Grilled Jalapenos!!!


These little devils are a delightful addition to your Summer menus and will add heat and depth to many dishes. The combination of grilling and steaming allows heat from the seeds to transfer over to the pepper meat while also imparting a subtle smoky flavor. I don't generally cook with so much fire but I couldn't resist the dramatic affect of a blazing grill loaded with chicken, sausage and hot peppers. Besides, my arm hair will grow back eventually. The high heat for the peppers is essential to charring the skin but not cooking the jalapeno flesh too much, otherwise your end result will be a bit mushy.

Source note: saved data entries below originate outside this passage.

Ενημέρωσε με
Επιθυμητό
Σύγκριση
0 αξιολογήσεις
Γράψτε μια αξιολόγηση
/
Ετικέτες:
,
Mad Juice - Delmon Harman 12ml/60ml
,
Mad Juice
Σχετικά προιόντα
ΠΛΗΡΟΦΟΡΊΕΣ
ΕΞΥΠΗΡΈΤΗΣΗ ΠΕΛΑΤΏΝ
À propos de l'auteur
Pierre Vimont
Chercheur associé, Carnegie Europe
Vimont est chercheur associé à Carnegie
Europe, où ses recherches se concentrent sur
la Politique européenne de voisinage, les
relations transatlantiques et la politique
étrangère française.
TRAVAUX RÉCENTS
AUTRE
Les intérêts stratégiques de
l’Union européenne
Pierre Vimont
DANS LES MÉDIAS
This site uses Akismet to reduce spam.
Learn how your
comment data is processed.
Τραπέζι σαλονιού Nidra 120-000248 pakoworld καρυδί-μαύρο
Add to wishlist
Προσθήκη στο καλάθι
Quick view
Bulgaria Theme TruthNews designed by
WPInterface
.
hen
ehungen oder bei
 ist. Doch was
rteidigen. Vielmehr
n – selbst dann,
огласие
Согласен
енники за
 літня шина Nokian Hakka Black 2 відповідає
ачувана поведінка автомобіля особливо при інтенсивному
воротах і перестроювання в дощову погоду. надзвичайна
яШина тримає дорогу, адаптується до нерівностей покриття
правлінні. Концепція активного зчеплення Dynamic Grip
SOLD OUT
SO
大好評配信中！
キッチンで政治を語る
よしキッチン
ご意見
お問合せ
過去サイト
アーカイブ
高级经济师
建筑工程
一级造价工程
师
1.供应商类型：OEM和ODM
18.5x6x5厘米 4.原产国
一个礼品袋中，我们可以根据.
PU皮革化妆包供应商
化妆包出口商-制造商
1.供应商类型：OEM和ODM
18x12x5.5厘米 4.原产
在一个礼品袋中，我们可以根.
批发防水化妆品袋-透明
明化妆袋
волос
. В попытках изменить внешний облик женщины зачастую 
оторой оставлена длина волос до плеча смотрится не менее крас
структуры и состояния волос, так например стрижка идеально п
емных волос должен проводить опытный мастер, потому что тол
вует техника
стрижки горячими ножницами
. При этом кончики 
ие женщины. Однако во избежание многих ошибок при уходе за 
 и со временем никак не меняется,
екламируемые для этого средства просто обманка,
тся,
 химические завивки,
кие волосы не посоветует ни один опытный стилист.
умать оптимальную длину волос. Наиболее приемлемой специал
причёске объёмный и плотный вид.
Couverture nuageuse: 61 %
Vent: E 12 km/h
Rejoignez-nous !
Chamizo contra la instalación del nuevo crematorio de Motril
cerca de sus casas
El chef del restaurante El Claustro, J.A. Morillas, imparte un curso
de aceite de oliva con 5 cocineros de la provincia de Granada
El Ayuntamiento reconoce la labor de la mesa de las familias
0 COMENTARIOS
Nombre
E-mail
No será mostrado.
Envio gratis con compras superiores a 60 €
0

 So just pre-heat your grill to maximum and toss the peppers directly onto the hot surface. Turn frequently since you don't actually want to burn the peppers. Once they are uniformly blistered they can be transferred to a small bowl and covered tightly with plastic wrap for 40-60 minutes. This step will steam the blistered skin away from the pepper flesh and allow for easy cleaning. Once the peppers have enjoyed their little steam room for the allotted period of time they can be cleaned under running water to remove the skin, seeds, stem and membrane. At this stage they are ready to use, just strain and chop or if you are feeling crafty you cant make a small incision to remove the seeds and stuff them for a bangin' little appy.
These peppers will keep for up to a week in a covered container in your fridge but they generally don't last that long since they are so delicous. Use them as your secret weapon in your Summer cook-outs. We will be featuring them in our next blog post including the items being charred on the grill above.